• kendisi, babam eve geldiğinde çok mutlu olurdum.
  • kestane, muz veya baklava getirirdi. gözümüz yollarda beklerdik. yokluktan mı yoksa gerçekten tatları daha mı başkaydı bilmiyorum, şimdi gidip kilolarca kestane, muz ve baklava alabilirim, hiç biri onun kadar lezzetli olmadı ve olmayacak.
  • onlarca abur cubur ve bir sürü yiyecek içecek getirirdi ama düşünüyorum da beni mutlu eden bunların hiç biri değilmiş, babamın eve gelişiymiş. ona istediğim gibi sarılabilmemmiş.
  • • pazar sabahları bakkala gidip taze ekmek ve kahvaltılık bir şeyler alırdı. yanında da mutlaka bir dünya eki olan gazeteler.. kahvaltıdan sonra tüm günümüz gazeteleri okumakla geçerdi diyebilirim.

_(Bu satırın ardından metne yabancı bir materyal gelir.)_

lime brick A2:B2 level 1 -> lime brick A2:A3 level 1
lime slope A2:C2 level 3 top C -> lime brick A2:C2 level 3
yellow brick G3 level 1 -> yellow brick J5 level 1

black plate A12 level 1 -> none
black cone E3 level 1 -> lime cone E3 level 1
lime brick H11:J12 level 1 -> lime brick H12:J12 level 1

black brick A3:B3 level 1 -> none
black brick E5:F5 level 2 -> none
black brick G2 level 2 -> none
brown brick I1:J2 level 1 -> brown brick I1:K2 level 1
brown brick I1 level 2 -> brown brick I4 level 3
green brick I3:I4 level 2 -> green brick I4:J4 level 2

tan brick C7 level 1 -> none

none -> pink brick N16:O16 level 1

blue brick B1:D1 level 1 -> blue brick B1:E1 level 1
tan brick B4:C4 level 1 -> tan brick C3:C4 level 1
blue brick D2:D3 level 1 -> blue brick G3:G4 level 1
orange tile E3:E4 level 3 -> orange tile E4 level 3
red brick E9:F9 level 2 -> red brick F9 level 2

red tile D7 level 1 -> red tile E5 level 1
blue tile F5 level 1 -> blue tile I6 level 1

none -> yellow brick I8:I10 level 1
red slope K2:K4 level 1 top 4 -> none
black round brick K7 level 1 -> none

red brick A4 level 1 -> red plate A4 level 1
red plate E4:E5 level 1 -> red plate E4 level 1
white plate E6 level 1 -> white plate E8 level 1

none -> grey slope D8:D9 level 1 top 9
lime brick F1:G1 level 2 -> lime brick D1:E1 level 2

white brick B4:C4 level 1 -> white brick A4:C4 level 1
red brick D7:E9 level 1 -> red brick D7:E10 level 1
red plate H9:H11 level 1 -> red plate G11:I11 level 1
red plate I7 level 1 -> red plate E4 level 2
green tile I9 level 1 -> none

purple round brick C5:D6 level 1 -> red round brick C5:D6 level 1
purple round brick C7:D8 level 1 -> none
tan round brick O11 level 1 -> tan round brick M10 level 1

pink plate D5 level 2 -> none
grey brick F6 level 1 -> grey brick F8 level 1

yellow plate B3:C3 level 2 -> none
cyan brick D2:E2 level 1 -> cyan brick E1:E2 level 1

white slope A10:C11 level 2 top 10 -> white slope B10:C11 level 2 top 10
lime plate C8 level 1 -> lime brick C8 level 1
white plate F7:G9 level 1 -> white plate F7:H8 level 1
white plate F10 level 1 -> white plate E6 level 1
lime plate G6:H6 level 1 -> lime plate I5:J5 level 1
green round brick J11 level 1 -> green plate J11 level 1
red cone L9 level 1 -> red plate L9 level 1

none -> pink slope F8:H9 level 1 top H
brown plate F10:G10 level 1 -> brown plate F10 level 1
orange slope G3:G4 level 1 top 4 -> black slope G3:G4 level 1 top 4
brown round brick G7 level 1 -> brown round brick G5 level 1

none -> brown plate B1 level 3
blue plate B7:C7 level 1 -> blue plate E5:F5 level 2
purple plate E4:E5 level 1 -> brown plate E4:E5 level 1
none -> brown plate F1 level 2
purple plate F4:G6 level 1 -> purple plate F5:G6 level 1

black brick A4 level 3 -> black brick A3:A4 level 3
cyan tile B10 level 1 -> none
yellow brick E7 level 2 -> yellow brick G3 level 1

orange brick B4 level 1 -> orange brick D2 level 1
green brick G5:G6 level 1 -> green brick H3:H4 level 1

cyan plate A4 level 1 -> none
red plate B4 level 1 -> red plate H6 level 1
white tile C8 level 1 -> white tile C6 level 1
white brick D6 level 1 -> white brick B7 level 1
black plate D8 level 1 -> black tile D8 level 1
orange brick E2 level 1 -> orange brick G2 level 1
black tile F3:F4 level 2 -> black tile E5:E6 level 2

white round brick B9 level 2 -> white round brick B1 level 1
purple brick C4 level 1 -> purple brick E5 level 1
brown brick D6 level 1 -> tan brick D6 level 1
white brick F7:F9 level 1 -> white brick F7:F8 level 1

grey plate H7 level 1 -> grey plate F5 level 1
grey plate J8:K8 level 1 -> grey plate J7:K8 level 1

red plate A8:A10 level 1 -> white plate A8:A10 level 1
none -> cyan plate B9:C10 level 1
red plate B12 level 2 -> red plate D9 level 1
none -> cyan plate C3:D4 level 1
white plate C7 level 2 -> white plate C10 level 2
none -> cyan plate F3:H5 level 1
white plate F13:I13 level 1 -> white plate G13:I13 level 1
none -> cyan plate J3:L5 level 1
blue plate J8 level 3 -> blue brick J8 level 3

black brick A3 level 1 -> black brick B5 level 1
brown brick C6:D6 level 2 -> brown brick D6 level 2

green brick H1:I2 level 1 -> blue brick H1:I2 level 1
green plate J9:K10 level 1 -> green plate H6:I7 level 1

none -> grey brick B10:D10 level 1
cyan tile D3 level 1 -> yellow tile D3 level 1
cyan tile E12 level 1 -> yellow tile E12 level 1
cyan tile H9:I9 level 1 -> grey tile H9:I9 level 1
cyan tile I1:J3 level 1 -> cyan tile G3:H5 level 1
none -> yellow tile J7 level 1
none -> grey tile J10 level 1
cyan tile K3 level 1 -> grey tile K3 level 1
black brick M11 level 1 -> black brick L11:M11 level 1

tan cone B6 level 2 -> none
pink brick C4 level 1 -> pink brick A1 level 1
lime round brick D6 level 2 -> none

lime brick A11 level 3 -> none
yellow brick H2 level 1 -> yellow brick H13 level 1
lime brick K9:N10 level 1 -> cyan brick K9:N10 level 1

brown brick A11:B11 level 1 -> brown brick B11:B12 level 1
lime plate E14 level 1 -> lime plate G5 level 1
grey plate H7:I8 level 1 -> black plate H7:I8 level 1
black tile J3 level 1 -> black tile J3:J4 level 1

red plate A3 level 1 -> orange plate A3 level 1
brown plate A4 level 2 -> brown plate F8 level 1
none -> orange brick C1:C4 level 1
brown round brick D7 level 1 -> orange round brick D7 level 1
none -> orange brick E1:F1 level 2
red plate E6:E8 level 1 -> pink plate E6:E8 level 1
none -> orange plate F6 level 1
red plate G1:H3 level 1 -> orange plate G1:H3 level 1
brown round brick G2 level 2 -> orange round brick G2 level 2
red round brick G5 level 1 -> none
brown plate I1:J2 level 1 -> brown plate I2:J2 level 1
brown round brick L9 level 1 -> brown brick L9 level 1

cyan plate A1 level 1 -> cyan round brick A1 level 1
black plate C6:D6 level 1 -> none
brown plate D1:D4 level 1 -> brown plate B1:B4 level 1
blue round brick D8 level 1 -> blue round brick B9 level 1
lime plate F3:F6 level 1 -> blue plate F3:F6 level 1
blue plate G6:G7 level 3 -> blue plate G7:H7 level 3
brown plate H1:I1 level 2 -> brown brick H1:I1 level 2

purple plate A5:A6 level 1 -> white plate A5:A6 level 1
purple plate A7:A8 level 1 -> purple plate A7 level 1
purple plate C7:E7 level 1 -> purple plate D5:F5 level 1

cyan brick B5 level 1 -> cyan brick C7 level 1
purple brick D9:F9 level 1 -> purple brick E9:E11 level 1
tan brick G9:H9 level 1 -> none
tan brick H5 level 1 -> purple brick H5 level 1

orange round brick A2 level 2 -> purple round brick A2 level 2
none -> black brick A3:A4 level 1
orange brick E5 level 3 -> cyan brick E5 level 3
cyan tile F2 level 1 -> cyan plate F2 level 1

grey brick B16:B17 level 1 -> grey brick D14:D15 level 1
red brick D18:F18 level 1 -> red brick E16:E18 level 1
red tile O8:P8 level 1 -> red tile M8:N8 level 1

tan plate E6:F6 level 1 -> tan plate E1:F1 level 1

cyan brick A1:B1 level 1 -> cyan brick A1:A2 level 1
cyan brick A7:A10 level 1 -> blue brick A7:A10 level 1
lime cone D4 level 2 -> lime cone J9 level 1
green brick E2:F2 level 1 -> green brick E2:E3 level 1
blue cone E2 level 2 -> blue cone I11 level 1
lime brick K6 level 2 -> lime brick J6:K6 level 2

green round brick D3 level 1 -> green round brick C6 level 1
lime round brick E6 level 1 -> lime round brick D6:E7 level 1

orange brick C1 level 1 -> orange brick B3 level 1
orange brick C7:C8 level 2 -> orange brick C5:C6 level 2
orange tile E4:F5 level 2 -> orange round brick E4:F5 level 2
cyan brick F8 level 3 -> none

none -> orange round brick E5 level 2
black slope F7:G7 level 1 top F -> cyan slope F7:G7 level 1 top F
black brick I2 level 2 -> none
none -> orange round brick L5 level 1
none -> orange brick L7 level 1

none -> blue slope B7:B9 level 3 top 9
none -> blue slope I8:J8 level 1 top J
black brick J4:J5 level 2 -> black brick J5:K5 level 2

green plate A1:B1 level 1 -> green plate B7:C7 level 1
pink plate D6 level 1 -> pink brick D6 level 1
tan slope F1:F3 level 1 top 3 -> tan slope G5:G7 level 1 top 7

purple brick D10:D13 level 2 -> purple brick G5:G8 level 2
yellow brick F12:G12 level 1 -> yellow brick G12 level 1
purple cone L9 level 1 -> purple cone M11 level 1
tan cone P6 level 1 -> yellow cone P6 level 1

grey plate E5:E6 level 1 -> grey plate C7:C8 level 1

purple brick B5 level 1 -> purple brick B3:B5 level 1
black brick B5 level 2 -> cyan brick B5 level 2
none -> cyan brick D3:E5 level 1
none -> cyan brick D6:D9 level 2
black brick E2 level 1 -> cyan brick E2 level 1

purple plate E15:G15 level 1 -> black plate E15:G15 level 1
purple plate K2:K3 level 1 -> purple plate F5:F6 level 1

    • birlikte çalıştığı firmalardan getirdiği ürünler. örneğin; kutu kutu yumuşak şeker, sakız, kıyafet, ajanda, kalem vs.

    meyve. annem pazardan alışveriş yapardı babam ise pazara gidemediği için manavdan. bu nedenle babamın aldığı meyveler daha gösterişli olurdu.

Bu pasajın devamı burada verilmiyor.